Sony had big ambitions for Godzilla, though, and had already sold 40 episodes of a spin-off cartoon series to Fox Kids several months before the movie's release. "Godzilla: The Series" storyboard artist Tim Eldred recalls that the revamped look for Godzilla was kept a closely guarded secret even from the people who were supposed to be drawing it. This problem was finally solved a few days before the movie's premiere. The team was out to lunch in a mall when they spotted a toy store employee mistakenly putting tie-in Zilla toys on the shelves slightly too early. A director for the cartoon show bought one of the toys, finally giving the artists their first decent drawing reference.
The main Godzilla in the series is actually the son of the Godzilla from the 1998 movie, who imprints on biologist Nick Tatopoulos (played by Matthew Broderick in the movie, and voiced by Ian Ziering in the show) and works with a team of humans to subdue unruly monsters around the world. It only ran for two seasons, but "Godzilla: The Series" is generally remembered much more fondly by fans than the movie it was connected to. Though Zilla Jr. closely resembles his parent in appearance, he's much more durable and — crucially — battles his enemies with green atomic breath.
It might be a non-traditional color, but it gave Godzilla back the long-range weapon that he'd lacked in the movie, and which has been such a defining element of the creature's design. Fans have even warmed to Zilla Jr.'s great big chin, earning him the affectionate nickname "Chad Godzilla."
Get ready for Pinkzilla
We've seen Godzilla go pink-ish before — not only in "Shin Godzilla," but also in the animated series "Godzilla: Singular Point" — but the pink has always been mixed in with shades of violet or blue or red. Not so in the upcoming "Godzilla x Kong: The New Empire," which sees Godzilla awakening inside an icy prison and emerging with hot pink atomic energy.
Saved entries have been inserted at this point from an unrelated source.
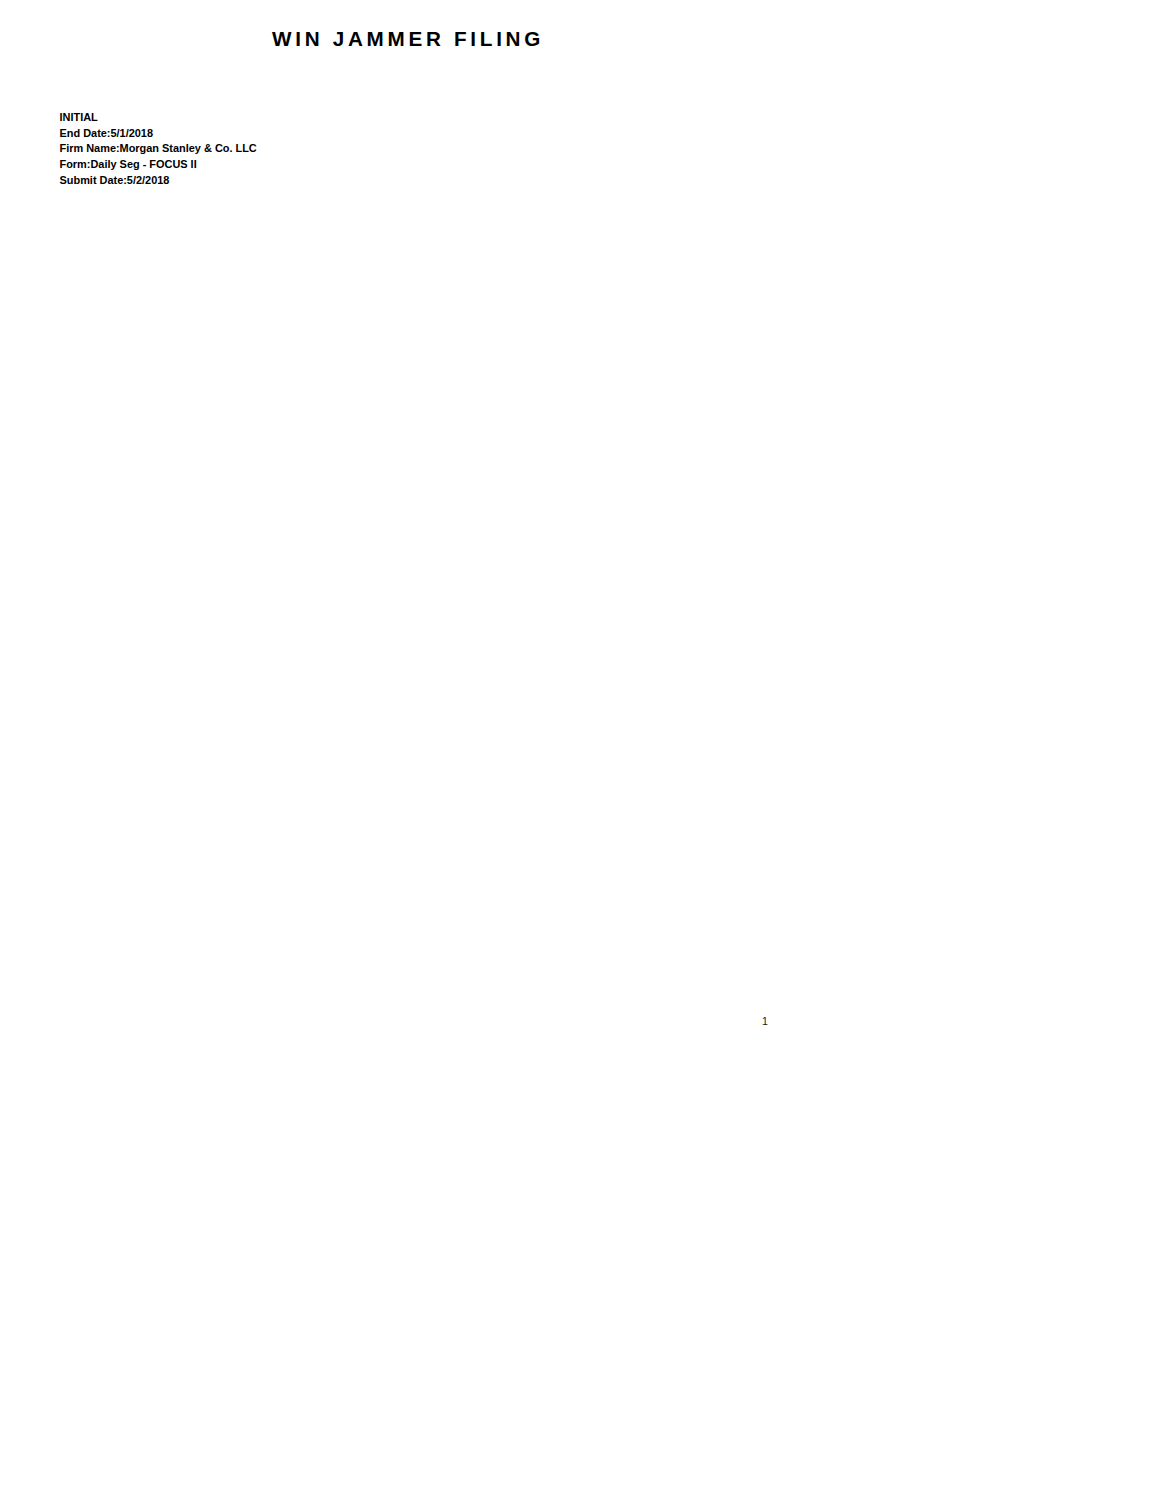WIN JAMMER FILING
INITIAL
End Date:5/1/2018
Firm Name:Morgan Stanley & Co. LLC
Form:Daily Seg - FOCUS II
Submit Date:5/2/2018
1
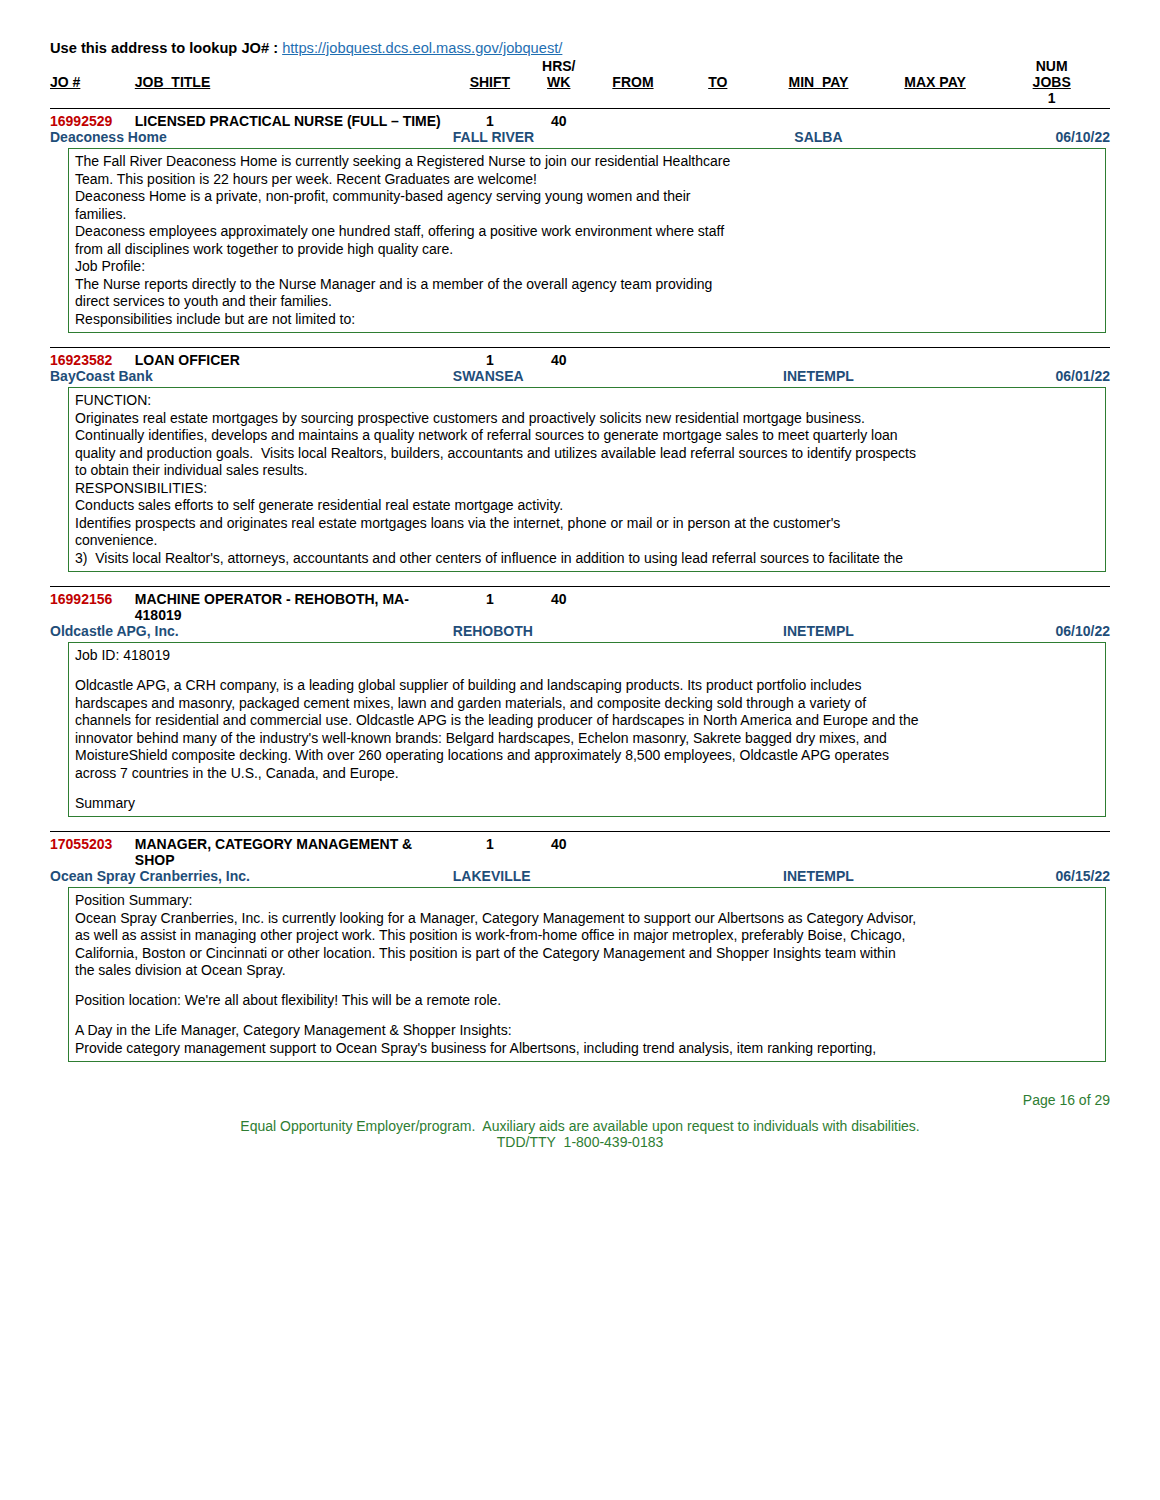Use this address to lookup JO# : https://jobquest.dcs.eol.mass.gov/jobquest/
| | | | HRS/ | | | | | NUM |
| JO # | JOB_TITLE | SHIFT | WK | FROM | TO | MIN_PAY | MAX PAY | JOBS |
| | | | | | | | | 1 |
| 16992529 | LICENSED PRACTICAL NURSE (FULL – TIME) | 1 | 40 | | | | | |
| Deaconess Home | FALL RIVER | | | SALBA | | 06/10/22 |
The Fall River Deaconess Home is currently seeking a Registered Nurse to join our residential Healthcare
Team. This position is 22 hours per week. Recent Graduates are welcome!
Deaconess Home is a private, non-profit, community-based agency serving young women and their
families.
Deaconess employees approximately one hundred staff, offering a positive work environment where staff
from all disciplines work together to provide high quality care.
Job Profile:
The Nurse reports directly to the Nurse Manager and is a member of the overall agency team providing
direct services to youth and their families.
Responsibilities include but are not limited to:
| 16923582 | LOAN OFFICER | 1 | 40 | | | | | |
| BayCoast Bank | SWANSEA | | | INETEMPL | | 06/01/22 |
FUNCTION:
Originates real estate mortgages by sourcing prospective customers and proactively solicits new residential mortgage business.
Continually identifies, develops and maintains a quality network of referral sources to generate mortgage sales to meet quarterly loan
quality and production goals. Visits local Realtors, builders, accountants and utilizes available lead referral sources to identify prospects
to obtain their individual sales results.
RESPONSIBILITIES:
Conducts sales efforts to self generate residential real estate mortgage activity.
Identifies prospects and originates real estate mortgages loans via the internet, phone or mail or in person at the customer's
convenience.
3) Visits local Realtor's, attorneys, accountants and other centers of influence in addition to using lead referral sources to facilitate the
| 16992156 | MACHINE OPERATOR - REHOBOTH, MA-418019 | 1 | 40 | | | | | |
| Oldcastle APG, Inc. | REHOBOTH | | | INETEMPL | | 06/10/22 |
Job ID: 418019
Oldcastle APG, a CRH company, is a leading global supplier of building and landscaping products. Its product portfolio includes
hardscapes and masonry, packaged cement mixes, lawn and garden materials, and composite decking sold through a variety of
channels for residential and commercial use. Oldcastle APG is the leading producer of hardscapes in North America and Europe and the
innovator behind many of the industry's well-known brands: Belgard hardscapes, Echelon masonry, Sakrete bagged dry mixes, and
MoistureShield composite decking. With over 260 operating locations and approximately 8,500 employees, Oldcastle APG operates
across 7 countries in the U.S., Canada, and Europe.
Summary
| 17055203 | MANAGER, CATEGORY MANAGEMENT & SHOP | 1 | 40 | | | | | |
| Ocean Spray Cranberries, Inc. | LAKEVILLE | | | INETEMPL | | 06/15/22 |
Position Summary:
Ocean Spray Cranberries, Inc. is currently looking for a Manager, Category Management to support our Albertsons as Category Advisor,
as well as assist in managing other project work. This position is work-from-home office in major metroplex, preferably Boise, Chicago,
California, Boston or Cincinnati or other location. This position is part of the Category Management and Shopper Insights team within
the sales division at Ocean Spray.
Position location: We're all about flexibility! This will be a remote role.
A Day in the Life Manager, Category Management & Shopper Insights:
Provide category management support to Ocean Spray's business for Albertsons, including trend analysis, item ranking reporting,
Page 16 of 29
Equal Opportunity Employer/program. Auxiliary aids are available upon request to individuals with disabilities.
TDD/TTY 1-800-439-0183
The blue atomic breath of the MonsterVerse edition of Godzilla is one of the most powerful versions we've seen. In "Godzilla vs. Kong," the big lizard used his breath to blast a hole right through the Earth's crust, opening up a shortcut to the Hollow Earth just to say "Come at me, bro!" to Kong. Nonetheless, Godzilla took a beating in the movie, particularly during the final battle with Mechagodzilla, so a period of hibernation and healing is probably just what the kaiju doctor ordered. In the first trailer for "Godzilla x Kong," Godzilla appears to be drawing some kind of energy from below the ice; he may be using some kind of Hollow Earth power source to juice himself up.
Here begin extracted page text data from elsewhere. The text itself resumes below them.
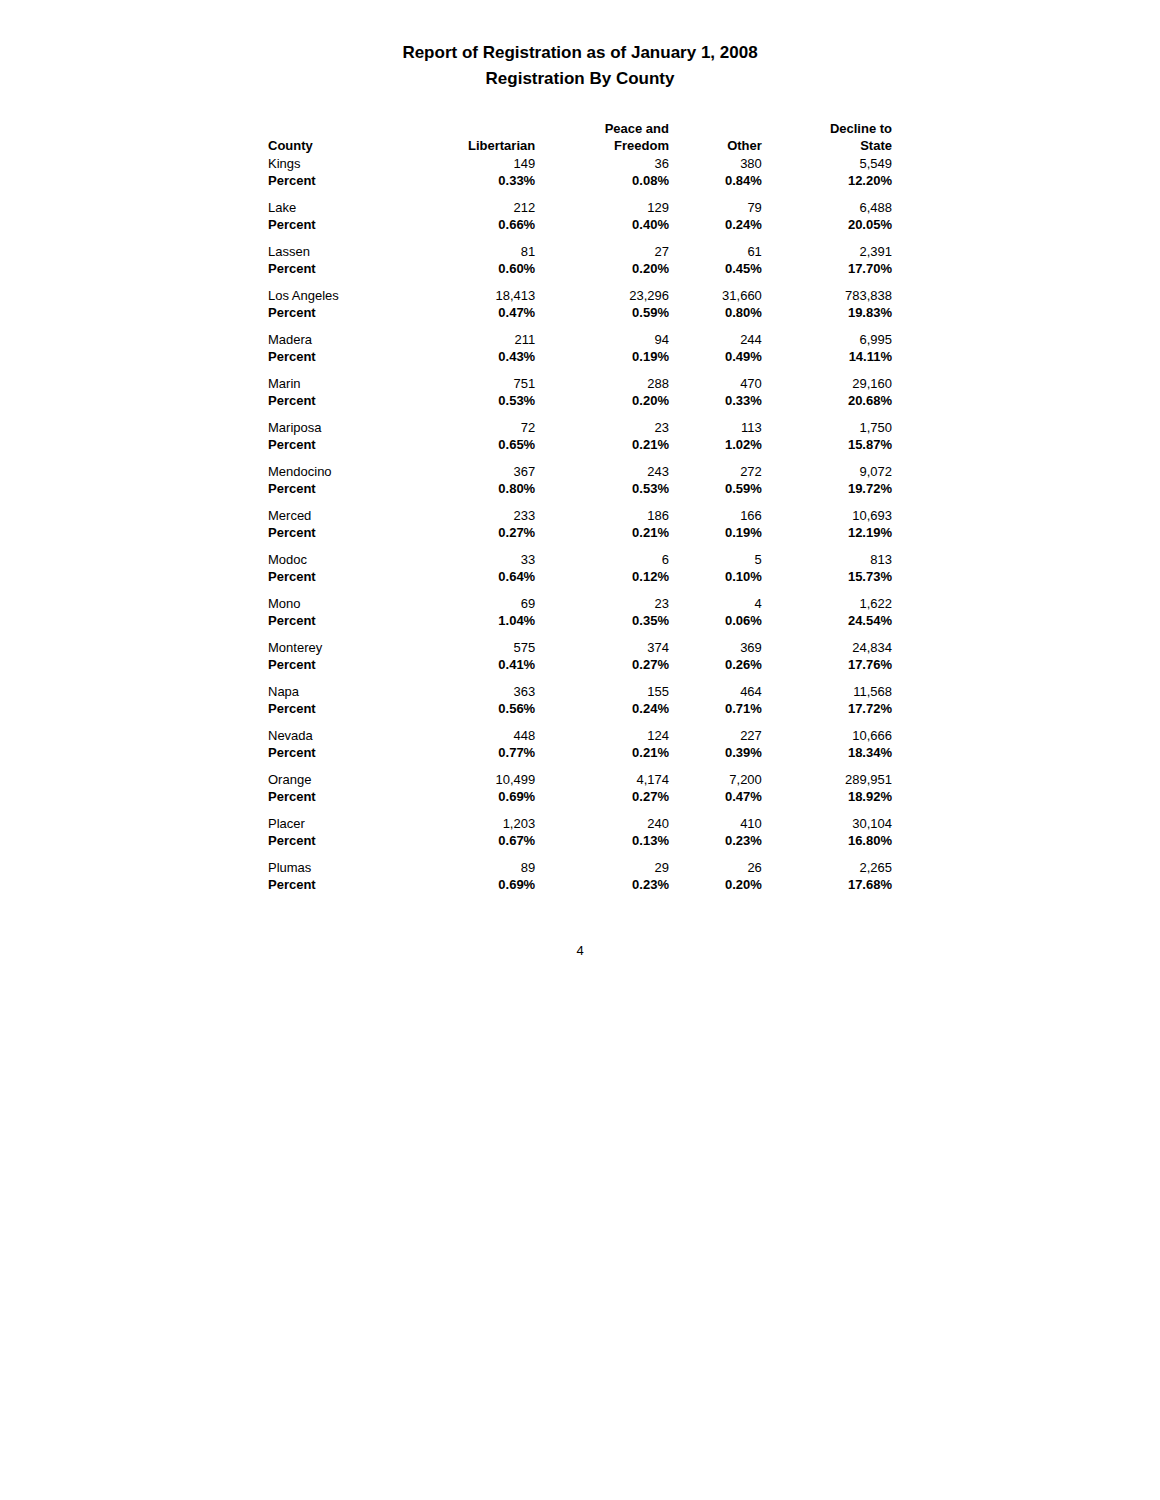Report of Registration as of January 1, 2008
Registration By County
| | | Peace and | | Decline to |
| --- | --- | --- | --- | --- |
| County | Libertarian | Freedom | Other | State |
| Kings | 149 | 36 | 380 | 5,549 |
| Percent | 0.33% | 0.08% | 0.84% | 12.20% |
| Lake | 212 | 129 | 79 | 6,488 |
| Percent | 0.66% | 0.40% | 0.24% | 20.05% |
| Lassen | 81 | 27 | 61 | 2,391 |
| Percent | 0.60% | 0.20% | 0.45% | 17.70% |
| Los Angeles | 18,413 | 23,296 | 31,660 | 783,838 |
| Percent | 0.47% | 0.59% | 0.80% | 19.83% |
| Madera | 211 | 94 | 244 | 6,995 |
| Percent | 0.43% | 0.19% | 0.49% | 14.11% |
| Marin | 751 | 288 | 470 | 29,160 |
| Percent | 0.53% | 0.20% | 0.33% | 20.68% |
| Mariposa | 72 | 23 | 113 | 1,750 |
| Percent | 0.65% | 0.21% | 1.02% | 15.87% |
| Mendocino | 367 | 243 | 272 | 9,072 |
| Percent | 0.80% | 0.53% | 0.59% | 19.72% |
| Merced | 233 | 186 | 166 | 10,693 |
| Percent | 0.27% | 0.21% | 0.19% | 12.19% |
| Modoc | 33 | 6 | 5 | 813 |
| Percent | 0.64% | 0.12% | 0.10% | 15.73% |
| Mono | 69 | 23 | 4 | 1,622 |
| Percent | 1.04% | 0.35% | 0.06% | 24.54% |
| Monterey | 575 | 374 | 369 | 24,834 |
| Percent | 0.41% | 0.27% | 0.26% | 17.76% |
| Napa | 363 | 155 | 464 | 11,568 |
| Percent | 0.56% | 0.24% | 0.71% | 17.72% |
| Nevada | 448 | 124 | 227 | 10,666 |
| Percent | 0.77% | 0.21% | 0.39% | 18.34% |
| Orange | 10,499 | 4,174 | 7,200 | 289,951 |
| Percent | 0.69% | 0.27% | 0.47% | 18.92% |
| Placer | 1,203 | 240 | 410 | 30,104 |
| Percent | 0.67% | 0.13% | 0.23% | 16.80% |
| Plumas | 89 | 29 | 26 | 2,265 |
| Percent | 0.69% | 0.23% | 0.20% | 17.68% |
4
Behind the scenes, the main reason for Godzilla going pink is simply that director Adam Wingard thought it would look cool — and it might not be the only unusual color we see. "I wanted to do different things with the spines and try different colors," Wingard revealed recently, though he gave his assurances that it's not an arbitrary change: "I didn't want it to just be random; it's part of the story."
We'll find out why when "Godzilla x Kong: The New Empire" hits theaters on March 29, 2024.